El gran desafío de la ciencia: por qué aún no es posible saber cuándo ocurrirá un terremoto
Cada vez que un fuerte terremoto sacude alguna parte del mundo surge la misma pregunta: ¿por qué la ciencia no puede predecir exactamente cuándo ocurrirá? A pesar de los enormes avances tecnológicos y del sofisticado monitoreo de la actividad sísmica, los expertos coinciden en que aún no existe un método capaz de anticipar con precisión el momento, el lugar y la magnitud de un sismo.
La razón principal es que los terremotos son el resultado de procesos geológicos extremadamente complejos que ocurren bajo la superficie terrestre. Las placas tectónicas se desplazan lentamente durante años o incluso siglos, acumulando enormes cantidades de energía hasta que, de forma repentina, esa tensión se libera a través de una falla geológica, produciendo las ondas sísmicas que sentimos en la superficie.
El problema es que los científicos no pueden observar directamente lo que sucede a varios kilómetros de profundidad.

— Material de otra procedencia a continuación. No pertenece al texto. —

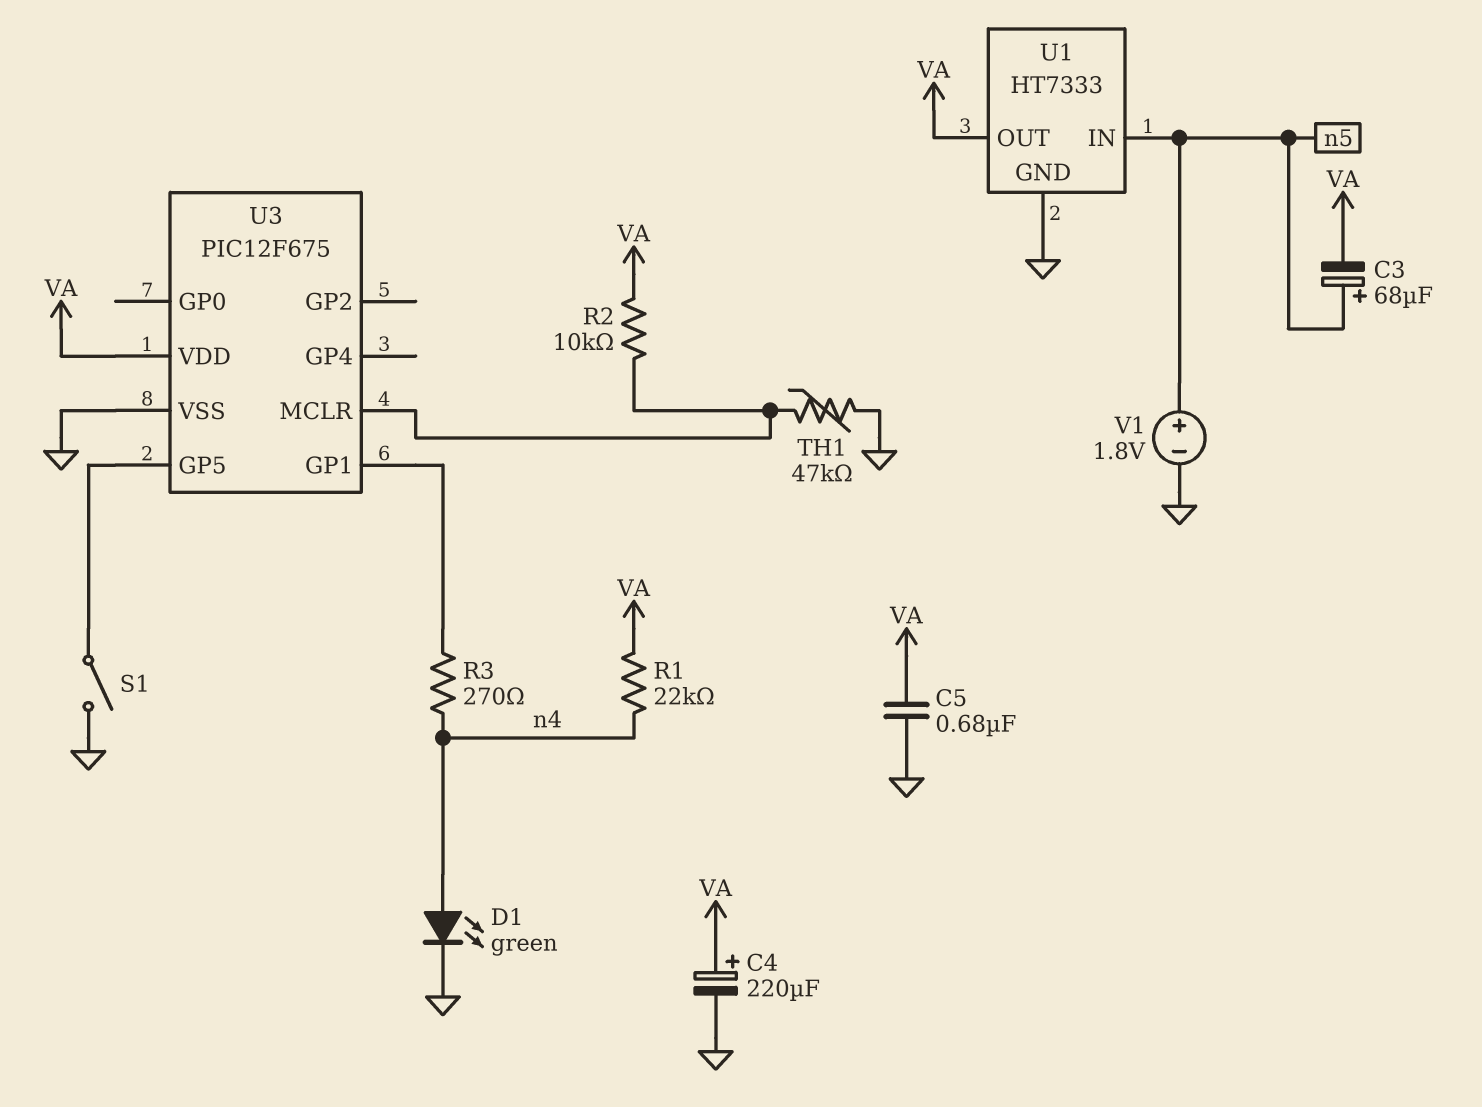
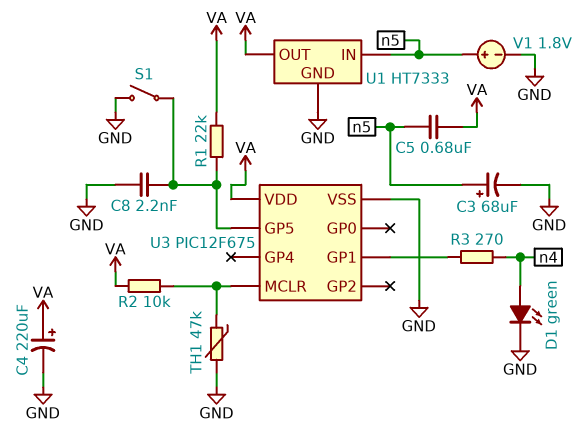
C3: 68uF (plus n5, minus VA) -> 68uF (plus n5, minus GND)
C5: 680nF (GND, VA) -> 680nF (VA, n5)
C8: none -> 2.2nF (GND, U3/GP5)
R1: 22k (VA, n4) -> 22k (U3/GP5, VA)

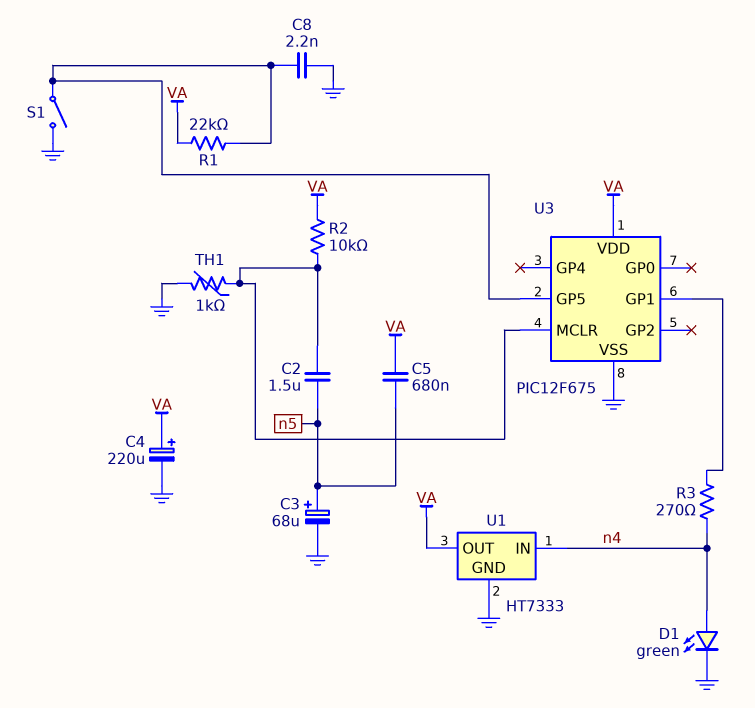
C2: none -> 1.5uF (U3/MCLR, n5)
TH1: 47k (GND, U3/MCLR) -> 1k (GND, U3/MCLR)
U1 pin IN: n5 -> n4
V1: 1.8V (plus n5, minus GND) -> none

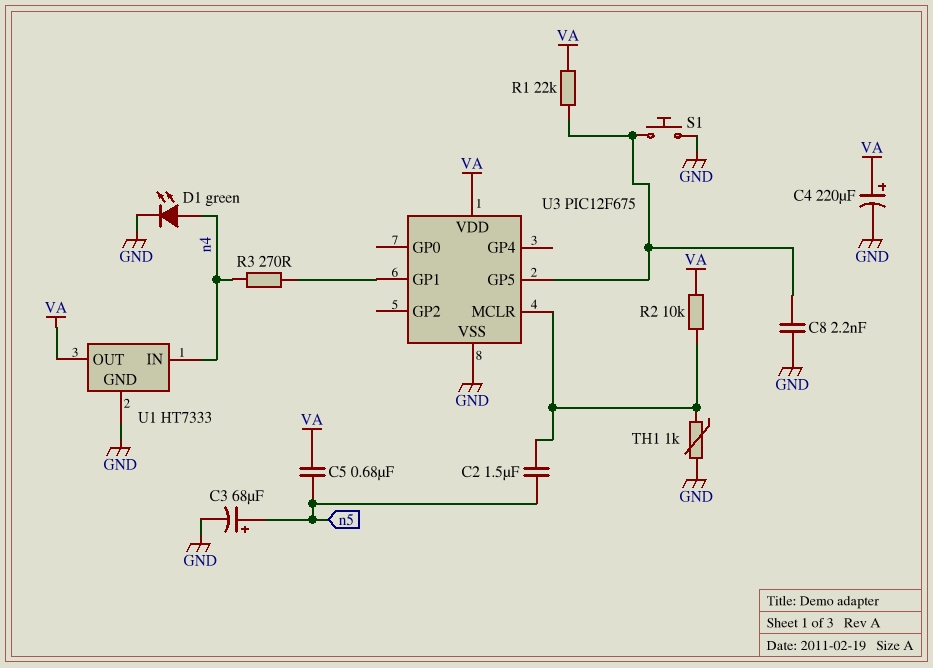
S1: switch (GND, U3/GP5) -> button (GND, U3/GP5)

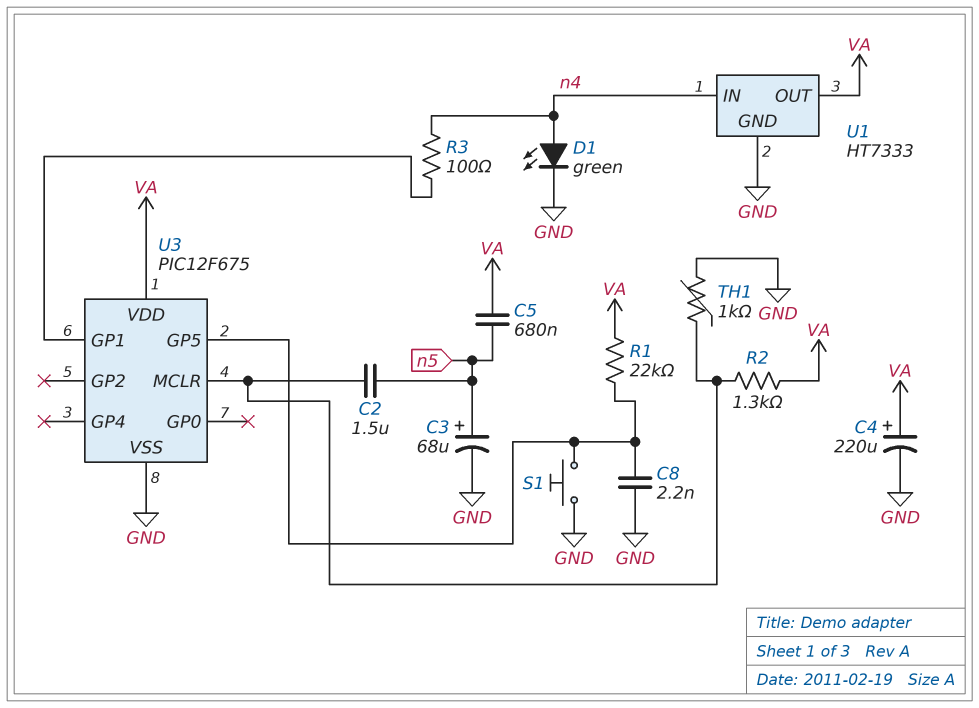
R2: 10k (U3/MCLR, VA) -> 1.3k (U3/MCLR, VA)
R3: 270 (U3/GP1, n4) -> 100 (U3/GP1, n4)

Aunque cuentan con redes de sensores, satélites y equipos de alta precisión, la información disponible no permite determinar el instante exacto en que una falla alcanzará su punto de ruptura.

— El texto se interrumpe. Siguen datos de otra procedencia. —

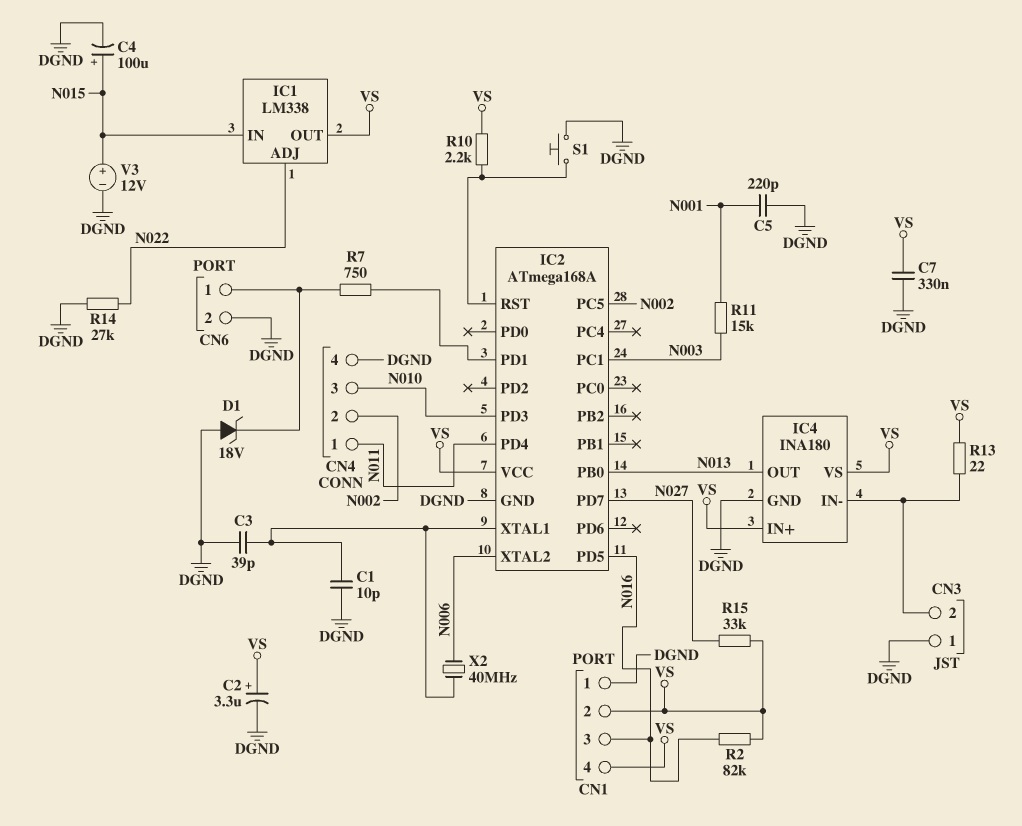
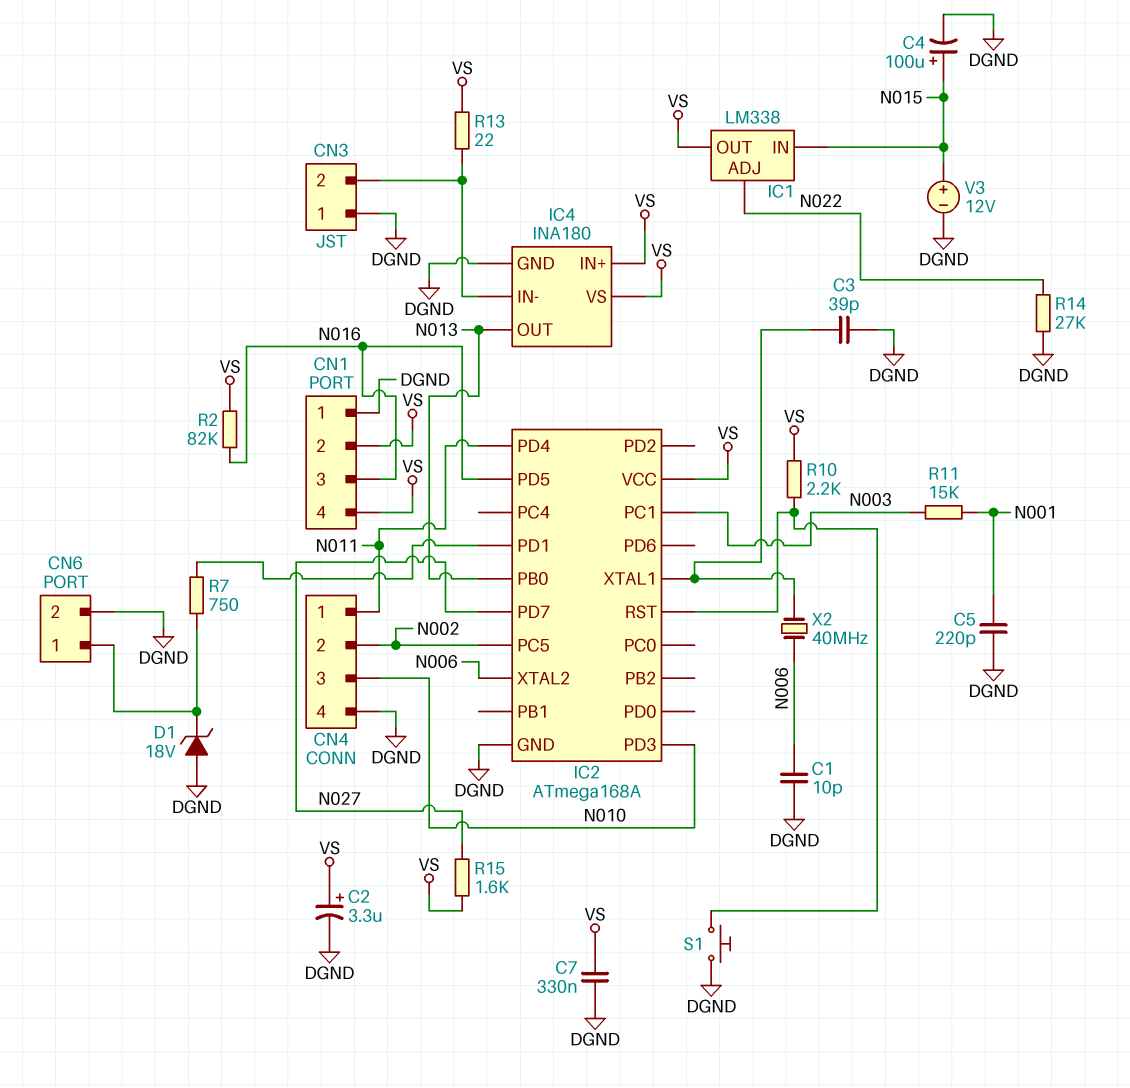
C1: 10pF (DGND, IC2/XTAL1) -> 10pF (DGND, N006)
R15: 33k (N027, VS) -> 1.6k (N027, VS)

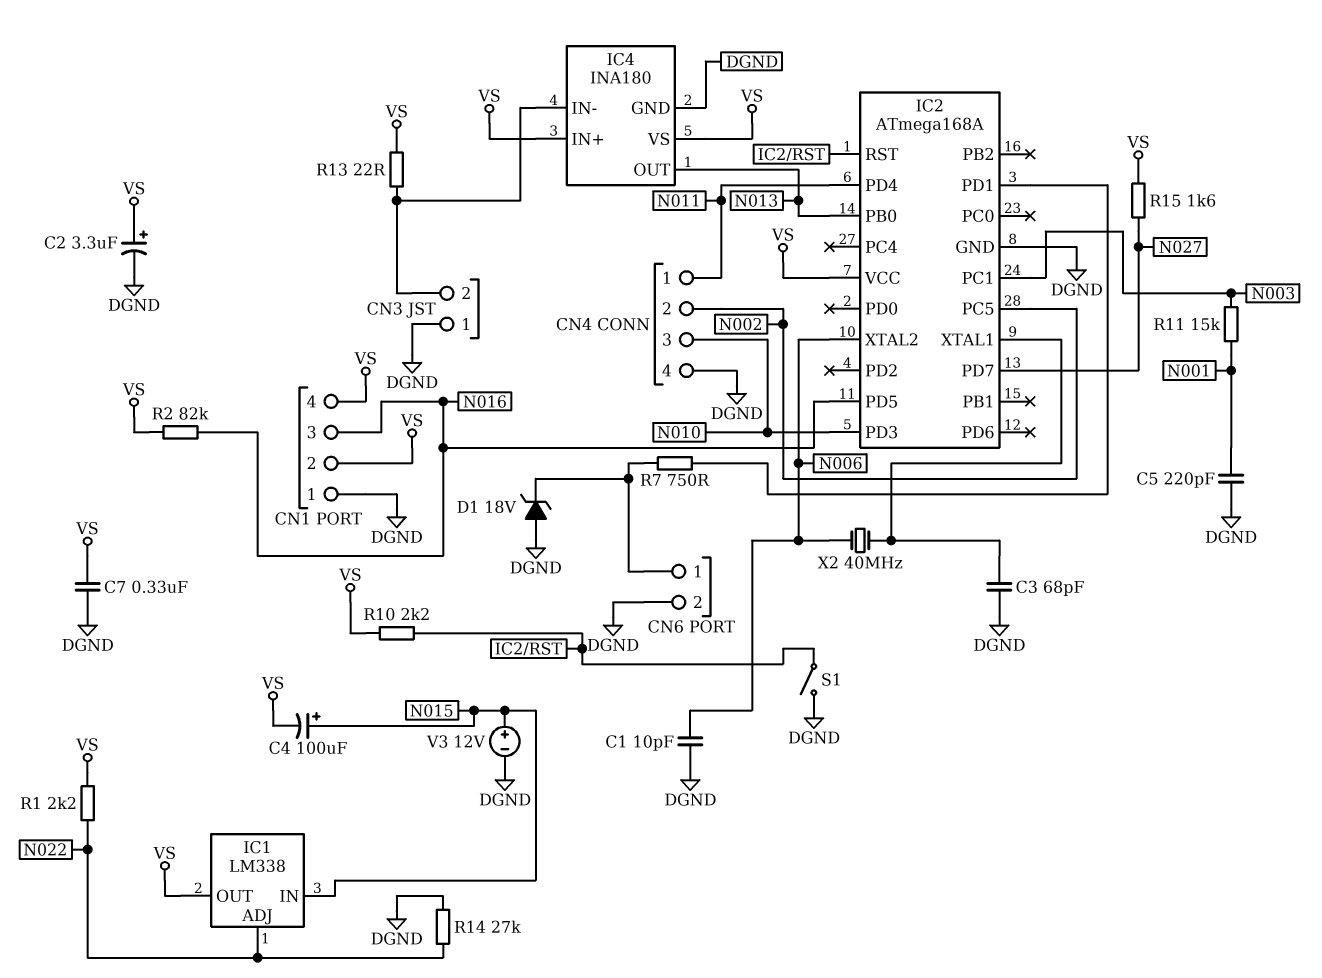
C3: 39pF (DGND, IC2/XTAL1) -> 68pF (DGND, IC2/XTAL1)
C4: 100uF (plus N015, minus DGND) -> 100uF (plus N015, minus VS)
R1: none -> 2.2k (N022, VS)
S1: button (DGND, IC2/RST) -> switch (DGND, IC2/RST)

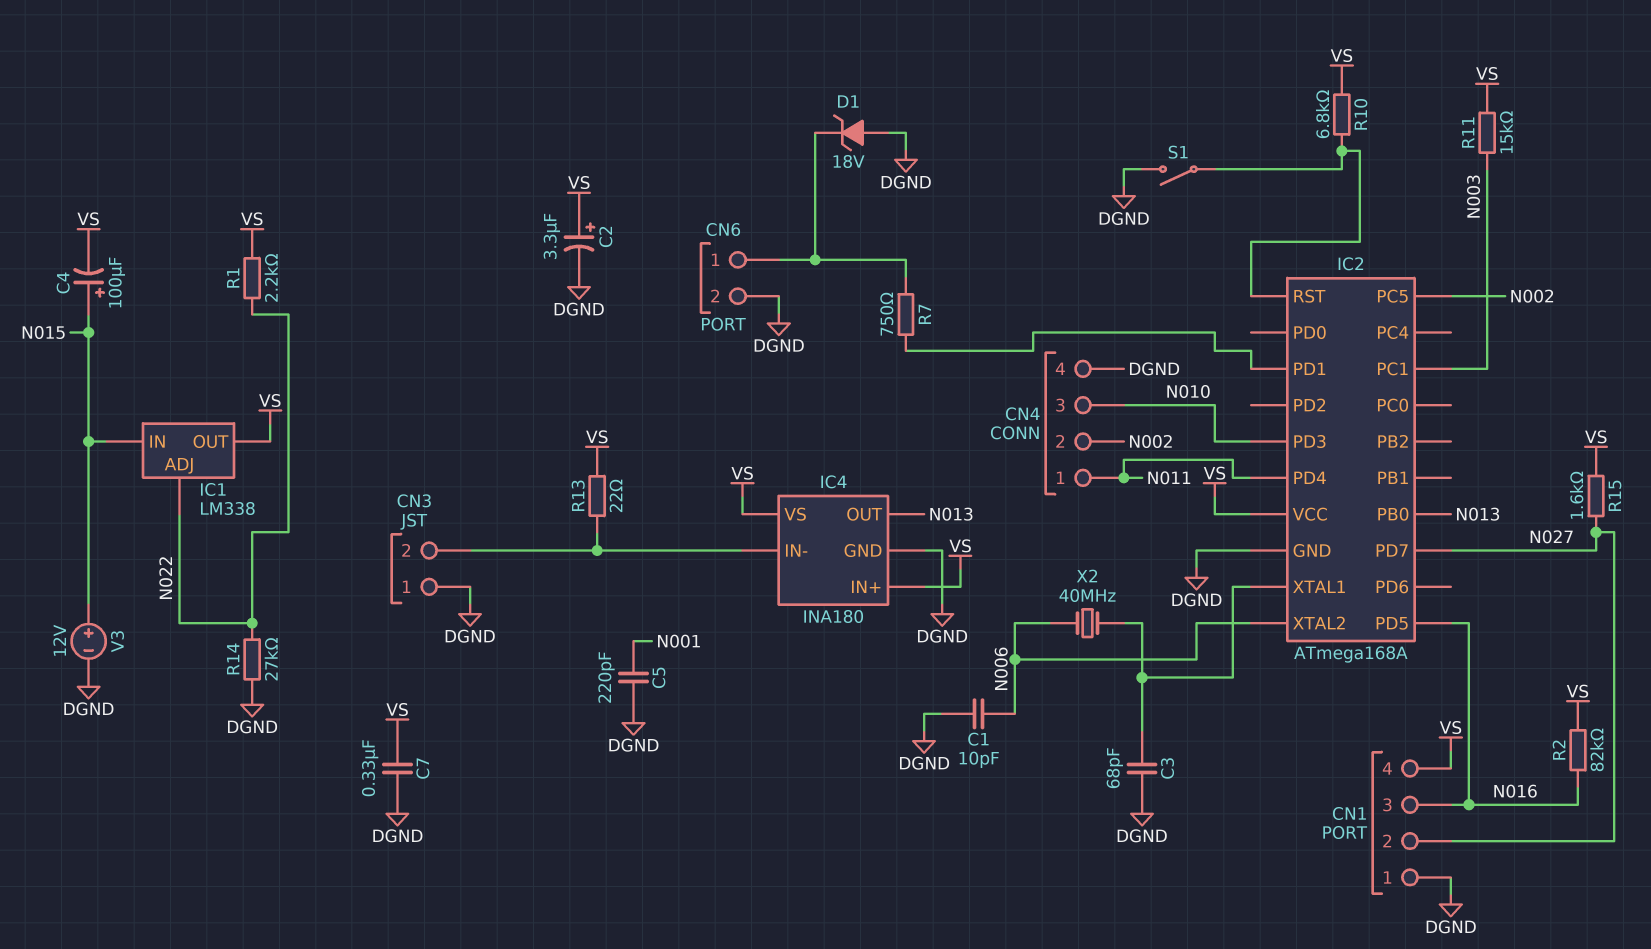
CN1 pin 2: VS -> N027
R10: 2.2k (IC2/RST, VS) -> 6.8k (IC2/RST, VS)
R11: 15k (N001, N003) -> 15k (N003, VS)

Durante décadas se han investigado posibles señales precursoras, como pequeños movimientos sísmicos, cambios en los niveles de agua subterránea, emisiones de gases, alteraciones en el campo magnético e incluso comportamientos inusuales de algunos animales. Sin embargo, ninguno de estos fenómenos ha demostrado ser un indicador confiable y consistente para anunciar un terremoto con anticipación.
Lo que sí puede hacer la ciencia es identificar las regiones con mayor riesgo sísmico. Gracias al estudio de las placas tectónicas, el historial de terremotos y las características geológicas de cada zona, los especialistas elaboran mapas de amenaza que permiten diseñar edificaciones más resistentes y establecer planes de emergencia.
Además, algunos países cuentan con sistemas de alerta temprana. Aunque estos mecanismos no predicen los terremotos, sí detectan las primeras ondas sísmicas, que viajan más rápido que las ondas destructivas. Esto permite emitir avisos con algunos segundos de anticipación, tiempo suficiente para detener trenes, cerrar válvulas de gas, suspender procedimientos delicados o buscar protección antes de que llegue el movimiento más intenso.
Los avances en inteligencia artificial y el análisis masivo de datos también están abriendo nuevas posibilidades. Investigadores de distintos países desarrollan modelos capaces de identificar patrones que podrían mejorar la comprensión del comportamiento de las fallas geológicas. Sin embargo, estos sistemas todavía no ofrecen la precisión necesaria para reemplazar los métodos actuales.
Los especialistas consideran que la prevención sigue siendo la herramienta más eficaz para reducir las consecuencias de un terremoto. Construcciones diseñadas bajo normas antisísmicas, simulacros periódicos, educación ciudadana y planes de respuesta pueden salvar miles de vidas cuando ocurre un evento de gran magnitud.
Aunque el sueño de predecir con exactitud el próximo gran terremoto continúa siendo uno de los mayores retos de la geología, cada avance científico permite conocer mejor cómo funciona nuestro planeta. Mientras esa respuesta definitiva llega, la preparación y la resiliencia siguen siendo las mejores defensas frente a uno de los fenómenos naturales más impredecibles de la Tierra.